START Record set
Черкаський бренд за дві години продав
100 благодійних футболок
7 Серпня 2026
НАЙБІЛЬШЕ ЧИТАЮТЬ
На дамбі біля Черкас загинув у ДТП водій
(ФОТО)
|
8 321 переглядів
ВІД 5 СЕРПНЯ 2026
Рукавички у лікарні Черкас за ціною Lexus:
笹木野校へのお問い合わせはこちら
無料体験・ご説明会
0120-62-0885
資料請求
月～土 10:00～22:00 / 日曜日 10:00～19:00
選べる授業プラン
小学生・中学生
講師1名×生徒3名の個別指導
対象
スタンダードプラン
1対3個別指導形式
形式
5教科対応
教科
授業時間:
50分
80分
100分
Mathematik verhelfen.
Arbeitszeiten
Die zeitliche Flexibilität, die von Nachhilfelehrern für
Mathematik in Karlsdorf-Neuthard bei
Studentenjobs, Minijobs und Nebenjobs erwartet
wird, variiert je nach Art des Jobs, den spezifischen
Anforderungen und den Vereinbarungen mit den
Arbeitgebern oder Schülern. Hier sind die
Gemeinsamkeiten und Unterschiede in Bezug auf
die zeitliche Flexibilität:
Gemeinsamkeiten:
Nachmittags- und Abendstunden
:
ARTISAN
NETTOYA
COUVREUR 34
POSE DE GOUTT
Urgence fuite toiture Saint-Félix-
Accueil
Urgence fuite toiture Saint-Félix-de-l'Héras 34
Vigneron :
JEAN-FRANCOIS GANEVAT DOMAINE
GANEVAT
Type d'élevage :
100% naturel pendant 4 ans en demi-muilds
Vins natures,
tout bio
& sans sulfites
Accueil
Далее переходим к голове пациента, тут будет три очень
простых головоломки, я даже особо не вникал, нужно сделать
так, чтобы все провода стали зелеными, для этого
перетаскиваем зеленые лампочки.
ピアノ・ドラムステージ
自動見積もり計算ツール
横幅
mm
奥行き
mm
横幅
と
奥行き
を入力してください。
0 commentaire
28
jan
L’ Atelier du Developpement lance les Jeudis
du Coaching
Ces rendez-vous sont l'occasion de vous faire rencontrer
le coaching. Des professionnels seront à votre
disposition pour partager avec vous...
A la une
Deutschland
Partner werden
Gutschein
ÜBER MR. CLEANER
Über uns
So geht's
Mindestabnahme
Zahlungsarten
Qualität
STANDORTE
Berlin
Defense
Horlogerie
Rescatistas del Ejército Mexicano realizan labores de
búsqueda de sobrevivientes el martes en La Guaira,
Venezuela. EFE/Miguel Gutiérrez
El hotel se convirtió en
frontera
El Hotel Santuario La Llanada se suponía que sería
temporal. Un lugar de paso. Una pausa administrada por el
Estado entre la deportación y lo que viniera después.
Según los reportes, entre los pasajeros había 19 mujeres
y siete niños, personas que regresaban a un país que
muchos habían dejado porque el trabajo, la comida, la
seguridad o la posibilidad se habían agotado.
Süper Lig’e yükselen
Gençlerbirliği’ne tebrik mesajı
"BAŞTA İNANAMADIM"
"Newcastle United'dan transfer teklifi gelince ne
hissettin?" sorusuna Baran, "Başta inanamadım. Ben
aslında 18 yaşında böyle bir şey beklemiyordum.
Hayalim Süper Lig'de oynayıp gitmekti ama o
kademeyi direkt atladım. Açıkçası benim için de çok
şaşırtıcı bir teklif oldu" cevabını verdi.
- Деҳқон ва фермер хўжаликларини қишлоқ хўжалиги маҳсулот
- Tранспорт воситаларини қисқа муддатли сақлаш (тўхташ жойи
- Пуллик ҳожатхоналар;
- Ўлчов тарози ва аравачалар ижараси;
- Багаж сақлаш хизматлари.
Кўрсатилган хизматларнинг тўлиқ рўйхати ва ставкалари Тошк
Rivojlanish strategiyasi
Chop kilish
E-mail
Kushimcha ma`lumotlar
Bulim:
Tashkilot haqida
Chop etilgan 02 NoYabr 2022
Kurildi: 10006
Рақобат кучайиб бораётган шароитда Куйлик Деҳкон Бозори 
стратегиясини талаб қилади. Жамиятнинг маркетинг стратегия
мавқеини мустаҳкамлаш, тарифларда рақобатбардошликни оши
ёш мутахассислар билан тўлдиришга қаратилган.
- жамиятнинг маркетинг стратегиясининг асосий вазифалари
END Record set
Task goal
What lines of the data contain the string "сақлаш"? List them.

Written answer
- Tранспорт воситаларини қисқа муддатли сақлаш (тўхташ жойи
- Багаж сақлаш хизматлари.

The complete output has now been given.